Когда трещины в бревнах становились уже слишком заметными, их заливали воском. Воск был из ульев. Дед сам отгонял пчел дымовиком с раскаленными углями (у меня до сих пор шрам от ожога дымовиком), весь облепленный роящимися насекомыми, вытаскивал из ульев соты. Нижний слой воска срезался, закладывался в сепаратор, рукоять сепаратора раскручивалась, и шел мед – цветочный, липовый. С ним все пилось и елось. Запах меда, дед, качающий рукоять маленьких мехов дымовика, – все это потом стало частью фигуры Вечного деда в «Сибириаде». И «Сибириада», и «Дворянское гнездо», и «Дядя Ваня» полны воспоминаний детства. Утром просыпаешься – пахнет медом, кофе и сдобными булками, которые пекла мама. Запах матери. Запах деда – он рано завтракал, пил кофе, к кофе были сдобные булки, сливочное масло и рокфор, хороший рокфор, еще тех, сталинских времен. Запах детства.

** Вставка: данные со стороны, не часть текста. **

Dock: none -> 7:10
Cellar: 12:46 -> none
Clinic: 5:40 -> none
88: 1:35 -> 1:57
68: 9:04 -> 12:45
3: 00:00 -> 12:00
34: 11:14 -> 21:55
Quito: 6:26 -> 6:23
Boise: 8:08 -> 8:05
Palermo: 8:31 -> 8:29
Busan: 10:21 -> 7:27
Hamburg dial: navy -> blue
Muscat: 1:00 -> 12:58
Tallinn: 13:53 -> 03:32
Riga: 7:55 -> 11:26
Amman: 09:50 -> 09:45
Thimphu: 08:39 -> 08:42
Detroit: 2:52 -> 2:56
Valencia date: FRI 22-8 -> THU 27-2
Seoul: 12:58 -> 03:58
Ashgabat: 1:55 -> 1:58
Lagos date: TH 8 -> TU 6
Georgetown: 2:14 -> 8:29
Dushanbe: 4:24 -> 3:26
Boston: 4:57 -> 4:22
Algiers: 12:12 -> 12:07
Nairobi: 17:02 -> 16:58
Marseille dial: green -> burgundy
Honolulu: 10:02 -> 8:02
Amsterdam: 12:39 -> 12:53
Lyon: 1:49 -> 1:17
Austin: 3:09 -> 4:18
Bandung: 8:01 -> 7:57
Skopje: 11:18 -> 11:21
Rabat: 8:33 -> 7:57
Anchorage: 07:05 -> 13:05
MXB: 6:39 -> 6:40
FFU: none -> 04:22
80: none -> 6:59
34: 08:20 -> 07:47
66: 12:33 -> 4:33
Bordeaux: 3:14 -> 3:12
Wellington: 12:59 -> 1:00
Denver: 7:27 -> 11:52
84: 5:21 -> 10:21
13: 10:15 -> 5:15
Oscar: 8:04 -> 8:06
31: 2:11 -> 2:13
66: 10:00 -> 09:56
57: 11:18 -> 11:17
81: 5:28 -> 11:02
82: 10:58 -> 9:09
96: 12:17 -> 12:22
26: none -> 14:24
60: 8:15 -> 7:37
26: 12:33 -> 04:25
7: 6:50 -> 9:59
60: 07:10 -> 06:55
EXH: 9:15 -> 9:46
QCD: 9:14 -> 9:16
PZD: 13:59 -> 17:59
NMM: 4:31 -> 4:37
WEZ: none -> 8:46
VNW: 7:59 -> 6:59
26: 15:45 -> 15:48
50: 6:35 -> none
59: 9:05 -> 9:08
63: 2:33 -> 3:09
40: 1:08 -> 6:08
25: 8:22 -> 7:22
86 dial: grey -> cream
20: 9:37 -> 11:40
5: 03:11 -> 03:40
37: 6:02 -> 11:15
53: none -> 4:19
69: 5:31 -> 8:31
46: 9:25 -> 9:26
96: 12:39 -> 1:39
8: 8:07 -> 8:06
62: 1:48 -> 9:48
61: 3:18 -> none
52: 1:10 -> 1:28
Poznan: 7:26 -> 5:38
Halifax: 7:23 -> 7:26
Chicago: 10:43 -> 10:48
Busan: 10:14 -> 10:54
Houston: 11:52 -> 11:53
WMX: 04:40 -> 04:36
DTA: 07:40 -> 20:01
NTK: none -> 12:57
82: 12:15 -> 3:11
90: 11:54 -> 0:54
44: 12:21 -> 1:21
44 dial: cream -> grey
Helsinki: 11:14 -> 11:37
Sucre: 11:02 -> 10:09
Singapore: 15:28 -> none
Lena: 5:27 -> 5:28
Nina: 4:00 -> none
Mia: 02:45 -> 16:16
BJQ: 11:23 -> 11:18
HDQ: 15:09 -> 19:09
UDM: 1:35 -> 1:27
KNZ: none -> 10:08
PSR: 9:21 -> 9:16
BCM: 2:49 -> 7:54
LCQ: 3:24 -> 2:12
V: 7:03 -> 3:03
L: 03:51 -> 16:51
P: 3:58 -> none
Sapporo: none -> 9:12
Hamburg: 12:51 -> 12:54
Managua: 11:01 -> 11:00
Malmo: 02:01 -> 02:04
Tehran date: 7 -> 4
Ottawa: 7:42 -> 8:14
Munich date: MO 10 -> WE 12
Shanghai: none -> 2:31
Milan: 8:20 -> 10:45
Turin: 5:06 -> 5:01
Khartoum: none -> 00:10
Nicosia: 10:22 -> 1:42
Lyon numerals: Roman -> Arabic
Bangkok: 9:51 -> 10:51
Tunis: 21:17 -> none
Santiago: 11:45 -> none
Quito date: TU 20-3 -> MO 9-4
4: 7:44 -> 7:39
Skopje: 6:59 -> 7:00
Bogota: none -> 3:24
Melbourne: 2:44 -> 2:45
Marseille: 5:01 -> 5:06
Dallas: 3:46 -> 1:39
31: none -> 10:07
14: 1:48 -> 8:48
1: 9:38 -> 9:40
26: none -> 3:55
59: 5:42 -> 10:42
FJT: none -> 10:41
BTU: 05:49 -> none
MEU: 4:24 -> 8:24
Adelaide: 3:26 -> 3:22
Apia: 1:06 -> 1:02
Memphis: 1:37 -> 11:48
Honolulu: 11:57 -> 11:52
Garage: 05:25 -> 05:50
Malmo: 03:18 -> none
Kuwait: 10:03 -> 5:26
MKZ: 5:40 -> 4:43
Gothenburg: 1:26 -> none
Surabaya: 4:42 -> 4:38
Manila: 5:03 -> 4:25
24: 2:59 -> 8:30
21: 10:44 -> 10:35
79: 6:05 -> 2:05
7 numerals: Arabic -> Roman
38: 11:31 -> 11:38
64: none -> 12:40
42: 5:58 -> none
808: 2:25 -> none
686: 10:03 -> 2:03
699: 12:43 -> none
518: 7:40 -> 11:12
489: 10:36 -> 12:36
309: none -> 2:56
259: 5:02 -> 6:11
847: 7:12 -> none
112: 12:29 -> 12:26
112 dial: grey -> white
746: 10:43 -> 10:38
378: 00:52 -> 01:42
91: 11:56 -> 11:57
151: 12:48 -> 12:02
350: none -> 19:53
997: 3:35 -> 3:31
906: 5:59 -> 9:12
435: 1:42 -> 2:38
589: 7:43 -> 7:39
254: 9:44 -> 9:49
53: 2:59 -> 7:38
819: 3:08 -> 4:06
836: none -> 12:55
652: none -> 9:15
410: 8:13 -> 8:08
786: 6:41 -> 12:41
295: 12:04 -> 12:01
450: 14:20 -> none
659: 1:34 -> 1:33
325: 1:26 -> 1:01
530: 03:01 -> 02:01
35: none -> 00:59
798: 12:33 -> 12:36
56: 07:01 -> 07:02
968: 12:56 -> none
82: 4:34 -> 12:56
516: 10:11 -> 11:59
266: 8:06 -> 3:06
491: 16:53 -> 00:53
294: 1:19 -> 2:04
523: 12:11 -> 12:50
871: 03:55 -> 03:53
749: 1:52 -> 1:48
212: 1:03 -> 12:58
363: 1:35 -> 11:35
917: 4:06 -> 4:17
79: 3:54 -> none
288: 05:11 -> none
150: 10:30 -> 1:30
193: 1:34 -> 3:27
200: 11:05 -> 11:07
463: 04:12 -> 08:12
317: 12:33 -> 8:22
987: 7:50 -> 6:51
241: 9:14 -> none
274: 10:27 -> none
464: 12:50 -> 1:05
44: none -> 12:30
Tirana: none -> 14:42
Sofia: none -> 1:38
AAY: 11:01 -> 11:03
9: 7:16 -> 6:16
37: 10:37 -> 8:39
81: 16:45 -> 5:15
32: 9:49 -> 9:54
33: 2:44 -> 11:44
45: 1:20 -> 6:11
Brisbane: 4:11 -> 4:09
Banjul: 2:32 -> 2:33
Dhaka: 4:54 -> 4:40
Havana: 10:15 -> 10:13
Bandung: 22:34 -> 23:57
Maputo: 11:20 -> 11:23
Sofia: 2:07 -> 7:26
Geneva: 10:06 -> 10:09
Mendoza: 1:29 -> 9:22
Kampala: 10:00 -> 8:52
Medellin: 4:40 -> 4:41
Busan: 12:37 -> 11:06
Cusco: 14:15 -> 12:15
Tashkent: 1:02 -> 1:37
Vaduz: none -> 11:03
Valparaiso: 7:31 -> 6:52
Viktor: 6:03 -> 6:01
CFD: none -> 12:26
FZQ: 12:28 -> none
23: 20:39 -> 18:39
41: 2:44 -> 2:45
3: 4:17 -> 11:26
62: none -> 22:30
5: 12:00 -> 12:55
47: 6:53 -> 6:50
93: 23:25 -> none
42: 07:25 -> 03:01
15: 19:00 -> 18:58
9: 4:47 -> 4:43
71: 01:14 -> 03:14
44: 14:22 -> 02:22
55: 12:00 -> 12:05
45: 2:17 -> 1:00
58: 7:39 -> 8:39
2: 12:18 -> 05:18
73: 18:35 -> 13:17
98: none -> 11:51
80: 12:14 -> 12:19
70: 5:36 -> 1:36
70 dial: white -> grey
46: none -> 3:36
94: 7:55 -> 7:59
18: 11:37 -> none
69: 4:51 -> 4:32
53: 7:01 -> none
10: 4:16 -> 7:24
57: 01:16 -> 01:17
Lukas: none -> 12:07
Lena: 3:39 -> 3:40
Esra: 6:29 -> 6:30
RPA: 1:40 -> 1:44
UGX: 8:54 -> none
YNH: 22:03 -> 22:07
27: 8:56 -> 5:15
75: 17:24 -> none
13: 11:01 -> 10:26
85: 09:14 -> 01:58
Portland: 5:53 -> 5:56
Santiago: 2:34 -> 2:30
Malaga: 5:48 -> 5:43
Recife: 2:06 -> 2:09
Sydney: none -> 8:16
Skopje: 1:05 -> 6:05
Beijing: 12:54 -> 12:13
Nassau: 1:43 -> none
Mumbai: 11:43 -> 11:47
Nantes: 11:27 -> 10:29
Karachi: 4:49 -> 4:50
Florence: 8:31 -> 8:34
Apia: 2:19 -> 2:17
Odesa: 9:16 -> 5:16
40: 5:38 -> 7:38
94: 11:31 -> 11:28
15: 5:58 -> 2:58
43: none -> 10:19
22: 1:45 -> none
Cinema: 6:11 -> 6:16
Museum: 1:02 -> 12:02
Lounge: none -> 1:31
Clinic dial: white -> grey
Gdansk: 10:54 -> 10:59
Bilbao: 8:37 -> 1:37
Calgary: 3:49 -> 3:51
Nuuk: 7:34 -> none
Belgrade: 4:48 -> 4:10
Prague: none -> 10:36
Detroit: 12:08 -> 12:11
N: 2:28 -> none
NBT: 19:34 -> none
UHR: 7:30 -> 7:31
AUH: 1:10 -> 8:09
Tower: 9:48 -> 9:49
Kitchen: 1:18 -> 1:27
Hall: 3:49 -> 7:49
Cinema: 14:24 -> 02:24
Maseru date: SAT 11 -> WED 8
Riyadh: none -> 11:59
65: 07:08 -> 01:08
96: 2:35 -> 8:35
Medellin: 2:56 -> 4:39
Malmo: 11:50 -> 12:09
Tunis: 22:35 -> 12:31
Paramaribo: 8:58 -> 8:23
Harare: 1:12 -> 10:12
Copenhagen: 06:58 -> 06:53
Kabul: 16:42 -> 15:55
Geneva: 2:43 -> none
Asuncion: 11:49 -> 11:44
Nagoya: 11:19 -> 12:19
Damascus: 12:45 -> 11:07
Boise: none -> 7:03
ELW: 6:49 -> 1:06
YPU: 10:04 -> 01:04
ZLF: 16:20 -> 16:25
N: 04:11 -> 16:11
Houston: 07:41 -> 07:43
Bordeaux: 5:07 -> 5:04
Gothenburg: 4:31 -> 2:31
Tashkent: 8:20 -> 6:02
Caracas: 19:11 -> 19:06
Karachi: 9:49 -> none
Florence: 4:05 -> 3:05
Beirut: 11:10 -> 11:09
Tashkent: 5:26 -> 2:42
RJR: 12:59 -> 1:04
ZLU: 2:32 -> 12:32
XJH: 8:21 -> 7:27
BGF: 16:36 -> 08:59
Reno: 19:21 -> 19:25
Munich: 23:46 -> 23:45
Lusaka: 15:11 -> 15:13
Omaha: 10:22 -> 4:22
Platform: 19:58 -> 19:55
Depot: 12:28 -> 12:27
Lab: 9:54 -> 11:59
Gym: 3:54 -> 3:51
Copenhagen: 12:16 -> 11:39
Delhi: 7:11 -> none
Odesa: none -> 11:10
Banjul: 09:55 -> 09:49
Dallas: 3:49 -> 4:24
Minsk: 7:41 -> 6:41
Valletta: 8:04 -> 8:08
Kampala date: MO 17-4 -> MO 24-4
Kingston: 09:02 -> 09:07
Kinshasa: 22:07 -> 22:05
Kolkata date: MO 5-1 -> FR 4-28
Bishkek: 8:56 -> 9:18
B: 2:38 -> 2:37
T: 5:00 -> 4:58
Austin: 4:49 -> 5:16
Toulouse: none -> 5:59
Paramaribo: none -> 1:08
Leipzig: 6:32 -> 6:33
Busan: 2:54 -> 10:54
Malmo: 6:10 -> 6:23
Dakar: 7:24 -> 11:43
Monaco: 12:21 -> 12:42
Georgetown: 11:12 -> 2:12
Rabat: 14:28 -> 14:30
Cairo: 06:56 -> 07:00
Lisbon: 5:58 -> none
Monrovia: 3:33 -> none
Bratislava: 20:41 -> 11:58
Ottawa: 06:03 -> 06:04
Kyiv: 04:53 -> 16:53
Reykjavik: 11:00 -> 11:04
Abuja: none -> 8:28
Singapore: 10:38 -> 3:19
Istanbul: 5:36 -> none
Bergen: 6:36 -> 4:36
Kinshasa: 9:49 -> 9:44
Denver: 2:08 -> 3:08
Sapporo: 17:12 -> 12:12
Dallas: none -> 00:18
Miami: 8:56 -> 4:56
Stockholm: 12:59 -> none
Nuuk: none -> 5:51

Перед домом был двор, густо заросший пахучей гусиной травкой, с крохотными цветочками-ромашечками – гуси очень любили ее щипать. Помню, паника во дворе, весь дом приник к окнам: голодный ястреб налетел на курицу, она еще кудахчет, он одной лапой держит, другой – рвет на куски. «Сейчас, сейчас, погодите!» Дядя Миша зарядил шомпольное ружье, навел, спуск!.. И только пух от ястреба во все стороны.
У деда есть картина «Окно поэта»: свеча, столик, окно, за окном тот самый двор, только заваленный снегом. Не знаю, почему именно такое название. Но в доме все дышало Пушкиным, дед его обожал, знал всего наизусть.
На ночь вместе с дедом мы шли в туалет, один я ходить боялся: крапива, солнце заходит, сосны шумят. Дед усаживался в деревянной будке, я ждал его, отмахиваясь от комаров, он читал мне Пушкина:
Афедрон ты жирный свойПодтираешь коленкором;Я же грешную дыруНе балую детской модойИ Хвостова жесткой одой,Хоть и морщуся, да тру.Это я помню с девяти лет.
Вся фанерная обшивка туалета была исписана автографами – какими автографами! Метнер, Прокофьев, Пастернак, Сергей Городецкий, Охлопков, граф Алексей Алексеевич Игнатьев, Мейерхольд.
Свой знаменитый портрет Мейерхольда с трубкой, на фоне ковра, дед писал, когда у того уже отняли театр. То есть, по сути, вместо портрета Сталина он писал портрет человека, над которым уже был подвешен топор, которого все чурались, от которого бегали. Думаю, в этом был политический вызов. Хотя диссидентство деду никак не было свойственно, человеком он был достаточно мягким, на принципы не напирал – просто это был в лучшем смысле этого слова русский художник, что само по себе системе уже ненавистно.